La stabilité des prix, en soi, n’exerce aucune pression sur la Banque du Canada pour qu’elle ajuste ses taux d’intérêt.

En excluant les prix à la pompe, l’indice des prix à la consommation a augmenté de 2,4 pour cent par rapport à l’année précédente, a indiqué mercredi Statistique Canada. Les prix du gaz naturel ont baissé de 10,2 pour cent le mois dernier, après une baisse de 6,9 pour cent en juillet.

La baisse des prix de l’hébergement des voyageurs, des services d’accès à internet et des meubles a également amoindri la croissance des prix le mois dernier par rapport à l’année précédente.

D’un mois à l’autre, le prix du porc a diminué de 2,7 pour cent, alors que les produits du porc canadien sont soumis à des restrictions plus sévères sur le marché clé qu’est la Chine. Les consommateurs ont également payé 6,5 pour cent de moins pour les légumes frais - la plus forte baisse en cinq ans -, la hausse temporaire des prix attribuable au mauvais temps dans les régions de culture ayant diminué.

La pression à la hausse sur les prix à la consommation, d’une année à l’autre, était principalement attribuable à l’augmentation des prix des billets d’avion, des intérêts hypothécaires et de l’assurance auto.

Le coût du transport aérien a augmenté de 10,3 pour cent en août. L’augmentation est en grande partie liée à l’impact de l’immobilisation au sol des aéronefs de modèle Boeing 737 Max pendant la saison estivale, a indiqué le rapport.

Les prix du gaz naturel ont augmenté de 5,8 pour cent le mois dernier, après avoir progressé de 3,2 pour cent en juillet.
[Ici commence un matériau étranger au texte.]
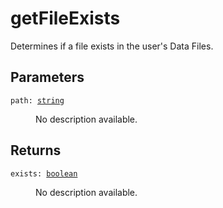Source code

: # getFileExists

Determines if a file exists in the user's Data Files.

## Parameters

<dl class="describe">
<dt><code class="descname">path: <a href="https://mwse.readthedocs.io/en/latest/lua/type/string.html">string</a></code></dt>
<dd>

No description available.

</dd>
</dl>

## Returns

<dl class="describe">
<dt><code class="descname">exists: <a href="https://mwse.readthedocs.io/en/latest/lua/type/boolean.html">boolean</a></code></dt>
<dd>

No description available.

</dd>
</dl>
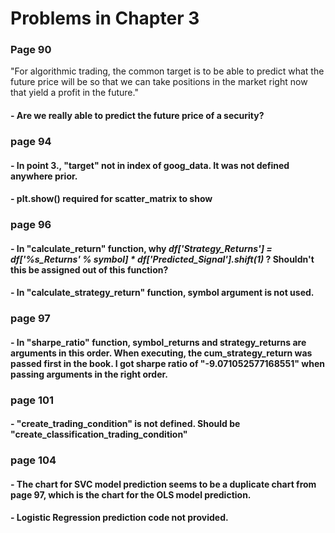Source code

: # Problems in Chapter 3

### Page 90 
"For algorithmic trading, the common target is to be able to
predict what the future price will be so that we can take
positions in the market right now that yield a profit
in the future."

#### - Are we really able to predict the future price of a security?


### page 94
#### - In point 3., "target" not in index of goog_data. It was not defined anywhere prior. 
#### - plt.show() required for scatter_matrix to show


### page 96
#### - In "calculate_return" function, why *df['Strategy_Returns'] = df['%s_Returns' % symbol] * df['Predicted_Signal'].shift(1)* ? Shouldn't this be assigned out of this function?
#### - In "calculate_strategy_return" function, symbol argument is not used.


### page 97
#### - In "sharpe_ratio" function, symbol_returns and strategy_returns are arguments in this order. When executing, the cum_strategy_return was passed first in the book. I got sharpe ratio of "-9.071052577168551" when passing arguments in the right order.


### page 101
#### - "create_trading_condition" is not defined. Should be "create_classification_trading_condition"


### page 104
#### - The chart for SVC model prediction seems to be a duplicate chart from page 97, which is the chart for the OLS model prediction.
#### - Logistic Regression prediction code not provided.



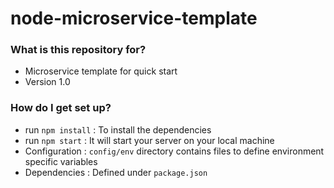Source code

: # node-microservice-template #

### What is this repository for? ###

* Microservice template for quick start
* Version 1.0
### How do I get set up? ###

* run `npm install` : To install the dependencies 
* run `npm start` : It will start your server on your local machine
* Configuration : `config/env` directory contains files to define environment specific variables
* Dependencies : Defined under `package.json`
La moyenne des trois indicateurs canadiens de l’inflation de base, considérée comme de meilleures mesures des pressions sous-jacentes sur les prix puisqu’elles excluent les éléments volatils tels que l’essence, a atteint l’objectif de 2,0 pour cent de la banque centrale. Cette moyenne s’était établie à 2,03 pour cent en juillet.

«En gros, c’est le statu quo pour la Banque du Canada», a estimé Derek Holt, chef des études économiques sur les marchés des capitaux de la Banque Scotia.
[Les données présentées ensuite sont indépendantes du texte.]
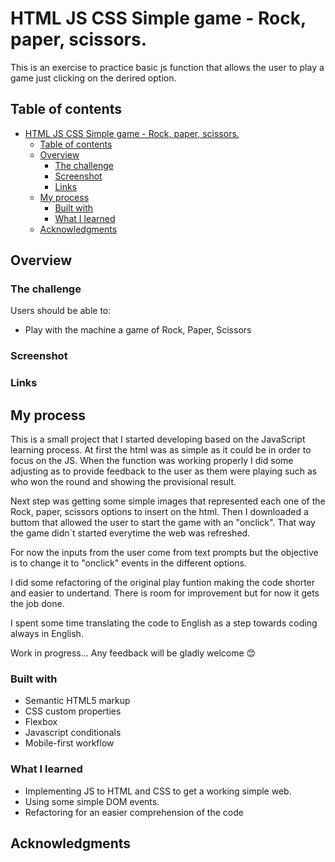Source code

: # HTML JS CSS Simple game - Rock, paper, scissors.

This is an exercise to practice basic js function that allows the user to play a game just clicking on the derired option.

## Table of contents

- [HTML JS CSS Simple game - Rock, paper, scissors.](#html-js-css-simple-game---rock-paper-scissors)
  - [Table of contents](#table-of-contents)
  - [Overview](#overview)
    - [The challenge](#the-challenge)
    - [Screenshot](#screenshot)
    - [Links](#links)
  - [My process](#my-process)
    - [Built with](#built-with)
    - [What I learned](#what-i-learned)
  - [Acknowledgments](#acknowledgments)



## Overview

### The challenge

Users should be able to:

- Play with the machine a game of Rock, Paper, Scissors

### Screenshot



### Links



## My process
This is a small project that I started developing based on the JavaScript learning process. At first the html was as simple as it could be in order to focus on the JS. When the function was working properly I did some adjusting as to provide feedback to the user as them were playing such as who won the round and showing the provisional result.

Next step was getting some simple images that represented each one of the Rock, paper, scissors options to insert on the html. Then I downloaded a buttom that allowed the user to start the game with an "onclick". That way the game didn´t started everytime the web was refreshed. 

For now the inputs from the user come from text prompts but the objective is to change it to "onclick" events in the different options.

I did some refactoring of the original play funtion making the code shorter and easier to undertand. There is room for improvement but for now it gets the job done. 

I spent some time translating the code to English as a step towards coding always in English.

Work in progress... Any feedback will be gladly welcome 😊

### Built with

- Semantic HTML5 markup
- CSS custom properties
- Flexbox
- Javascript conditionals
- Mobile-first workflow

### What I learned

- Implementing JS to HTML and CSS to get a working simple web.
- Using some simple DOM events.
- Refactoring for an easier comprehension of the code
  
## Acknowledgments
«La mesure de base de l’inflation reste rigoureuse et ne dépasse pas les deux pour cent. Et donc, pour une banque centrale qui s’appuie sur les données et qui cible une certaine inflation, cela ne signale aucune pression imminente pour changer la trajectoire de sa politique.»

M. Holt a souligné que le gouverneur de la Banque du Canada, Stephen Poloz, ne se trouvait pas face à un environnement de faible inflation - une situation à laquelle ont été confrontées la Réserve fédérale des États-Unis et la Banque centrale européenne.
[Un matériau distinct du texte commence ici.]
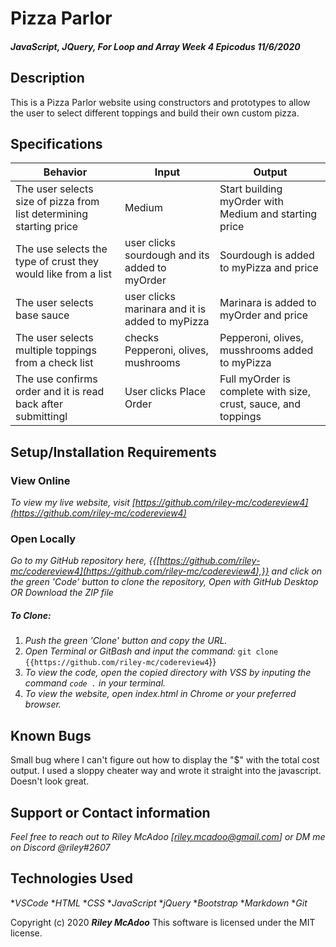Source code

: # Pizza Parlor

#### _JavaScript, JQuery, For Loop and Array Week 4 Epicodus 11/6/2020_

## Description
This is a Pizza Parlor website using constructors and prototypes to allow the user to select different toppings and build their own custom pizza. 



## Specifications

| Behavior | Input | Output |
|------------------------|-----------------|---------------------|
| The user selects size of pizza from list determining starting price | Medium | Start building myOrder with Medium and starting price |
| The use selects the type of crust they would like from a list | user clicks sourdough and its added to myOrder | Sourdough is added to myPizza and price |
| The user selects base sauce | user clicks marinara and it is added to myPizza | Marinara is added to myOrder and price |
| The user selects multiple toppings from a check list | checks Pepperoni, olives, mushrooms | Pepperoni, olives, musshrooms added to myPizza |
| The use confirms order and it is read back after submittingl | User clicks Place Order | Full myOrder is complete with size, crust, sauce, and toppings |


## Setup/Installation Requirements

### View Online

_To view my live website, visit [https://github.com/riley-mc/codereview4](https://github.com/riley-mc/codereview4)_

### Open Locally

_Go to my GitHub repository here, {{[https://github.com/riley-mc/codereview4](https://github.com/riley-mc/codereview4),}} and click on the green 'Code' button to clone the repository, Open with GitHub Desktop OR Download the ZIP file_

##### To Clone:
1. _Push the green 'Clone' button and copy the URL._
2. _Open Terminal or GitBash and input the command:_ `git clone {{https://github.com/riley-mc/codereview4`}}
3. _To view the code, open the copied directory with VSS by inputing the command `code .` in your terminal._
4. _To view the website, open index.html in Chrome or your preferred browser._


## Known Bugs

Small bug where I can't figure out how to display the "$" with the total cost output. I used a sloppy cheater way and wrote it straight into the javascript. Doesn't look great.


## Support or Contact information

_Feel free to reach out to Riley McAdoo [riley.mcadoo@gmail.com] or DM me on Discord @riley#2607_

## Technologies Used

*_VSCode_
*_HTML_
*_CSS_
*_JavaScript_
*_jQuery_
*_Bootstrap_
*_Markdown_
*_Git_

Copyright (c) 2020 **_Riley McAdoo_**
This software is licensed under the MIT license.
L’économie canadienne a été vigoureuse, même si les guerres commerciales insufflent une grande incertitude dans une économie mondiale en ralentissement.

De nombreux prévisionnistes s’attendent à ce que la Banque du Canada réduise son taux d’intérêt directeur d’ici la fin de l’année et peut-être dès l’annonce de sa politique du 30 octobre.

Les économistes tablaient en moyenne sur une inflation de 2,0 pour cent pour août, selon les prévisions recueillies par la firme de données financières Refinitiv.

«En excluant la volatilité habituelle de certains éléments, l’inflation est carrément ennuyeuse au Canada», a écrit James Marple, économiste principal pour le service d’études économiques de la Banque TD dans un rapport.

«Cela permettra à la Banque du Canada de se pencher sur d’autres données économiques, notamment sur l’équilibre entre une économie intérieure résiliente et des risques externes élevés.»